I've only got 5 posts to my name (6 with this one) so I'm still 10/9 posts from being able to post links but I wanted some opinions on where to post a three minute student video I made this last month.

It's based on the horror style of H.P. Lovecraft so I could post it on his author page, but its a film, not writing, and its not based on any actual story by him, just the concept of the faceless eldritch monstrosity.

Any suggestions for which page is most appropriate?


----------



## The Judge (Nov 12, 2010)

I have no idea where would be best for the video, so I'll check on that for you with the other mods.

However, a bigger problem is the linking itself.  Although ordinary links are allowed from 15 posts, we take a much tougher attitude with links which are perceived as being self-promotional in any way.  We expect all newcomers to the site to show a good interest in us and our activities and to participate in a meaningful way before we allow self-promotion.

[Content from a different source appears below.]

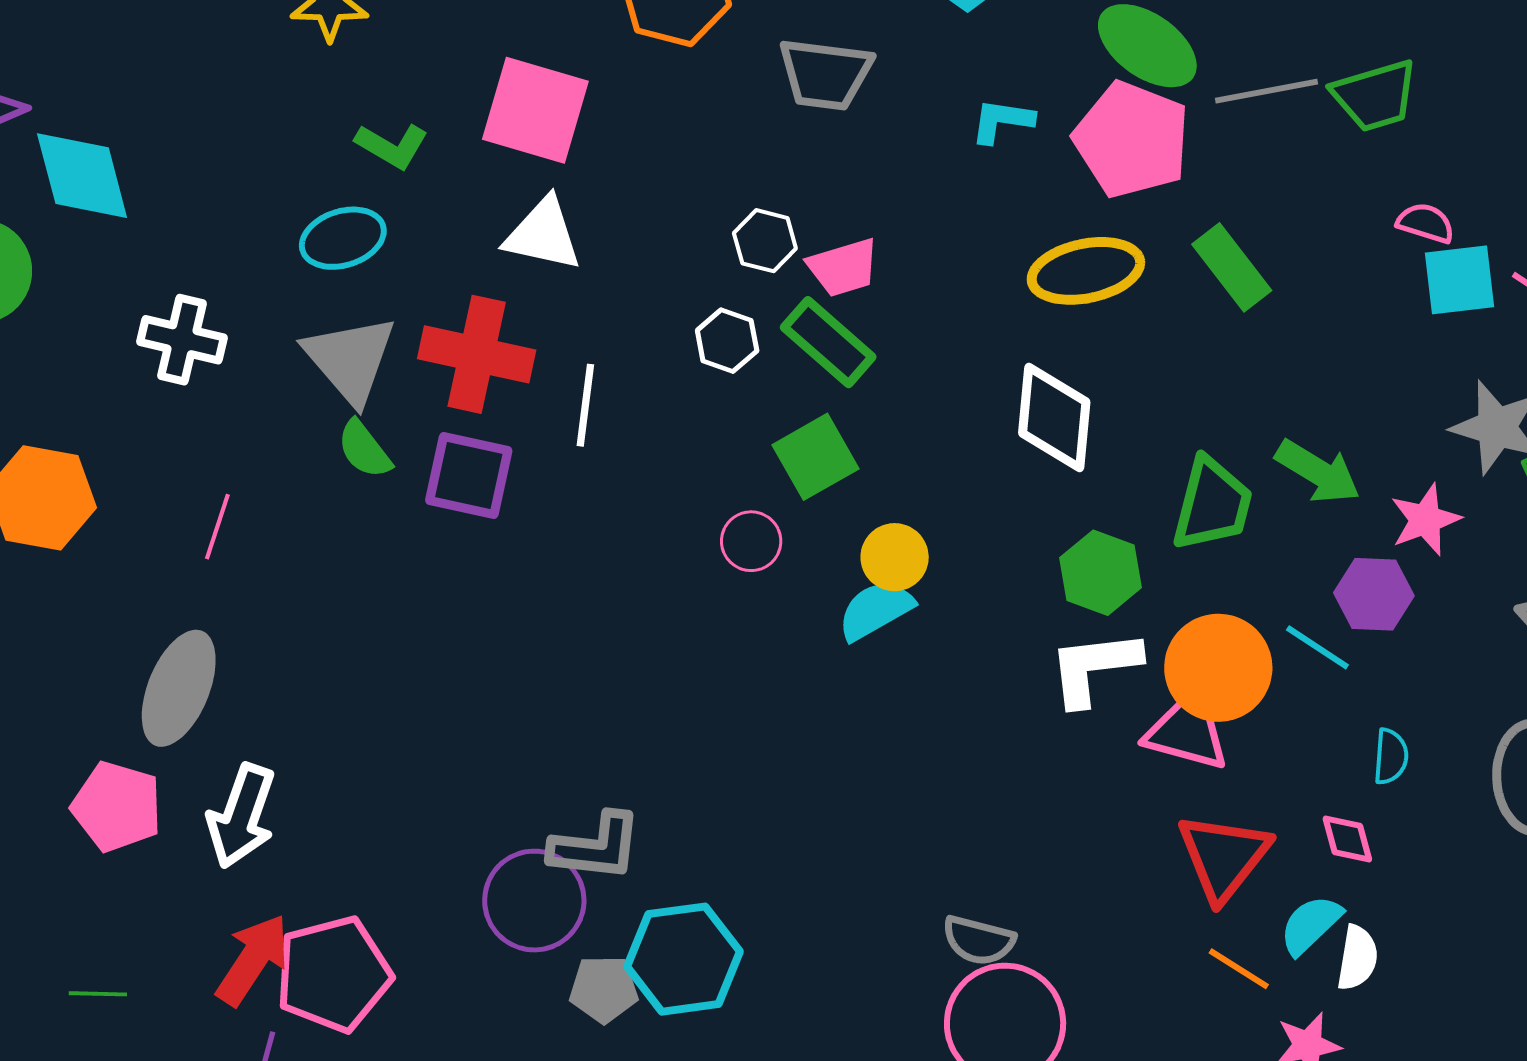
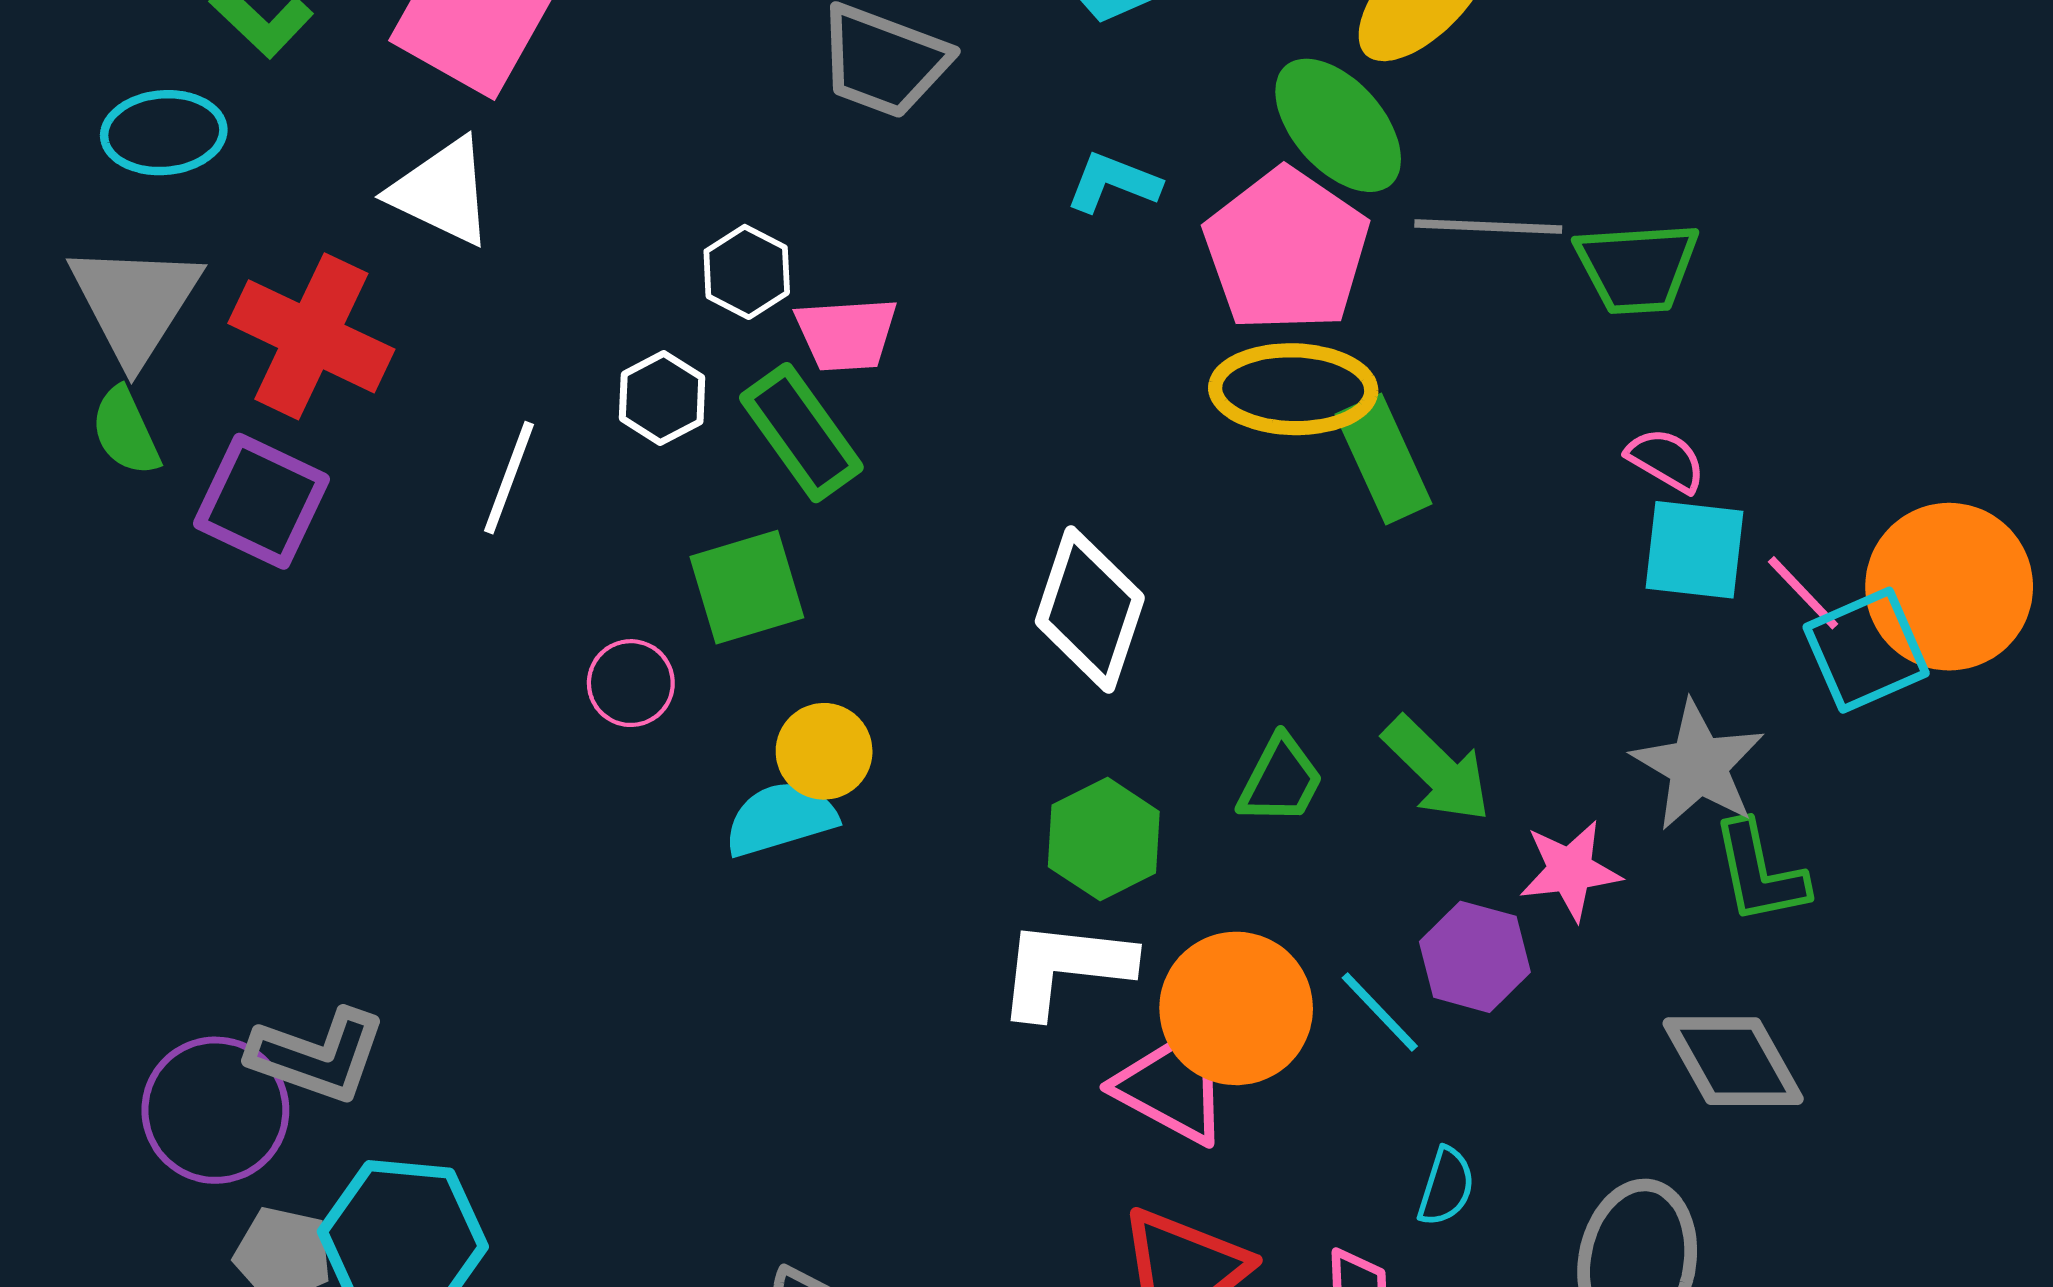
yellow ellipse: (1086, 271) -> (1293, 389), moved
white line: (585, 405) -> (509, 478), moved
green trapezoid: (1212, 504) -> (1281, 780), size x0.7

So, for the moment, even if you hit 15 posts shortly, hang fire and don't try linking to the video at all.


----------



## Evil Iggy (Nov 12, 2010)

The Judge said:


> I have no idea where would be best for the video, so I'll check on that for you with the other mods.
> 
> However, a bigger problem is the linking itself.  Although ordinary links are allowed from 15 posts, we take a much tougher attitude with links which are perceived as being self-promotional in any way.  We expect all newcomers to the site to show a good interest in us and our activities and to participate in a meaningful way before we allow self-promotion.
> 
> So, for the moment, even if you hit 15 posts shortly, hang fire and don't try linking to the video at all.


I understand what you're saying, though my vid is hardly self promotional except in the most simplistic "look what I can do!" kind of way.  I'm YEARS away from making a career out of anything I produce.


----------



## BookStop (Nov 12, 2010)

I think there is a video of the day section; that might be a good place.

If you hang with us for any time at all, it'll be easy to get your post count up, EI, and I do hope you are willing. We like creative types


----------



## Evil Iggy (Nov 13, 2010)

Cool.  I'm usually an avid contributor to any forum I join so no worries about that.


----------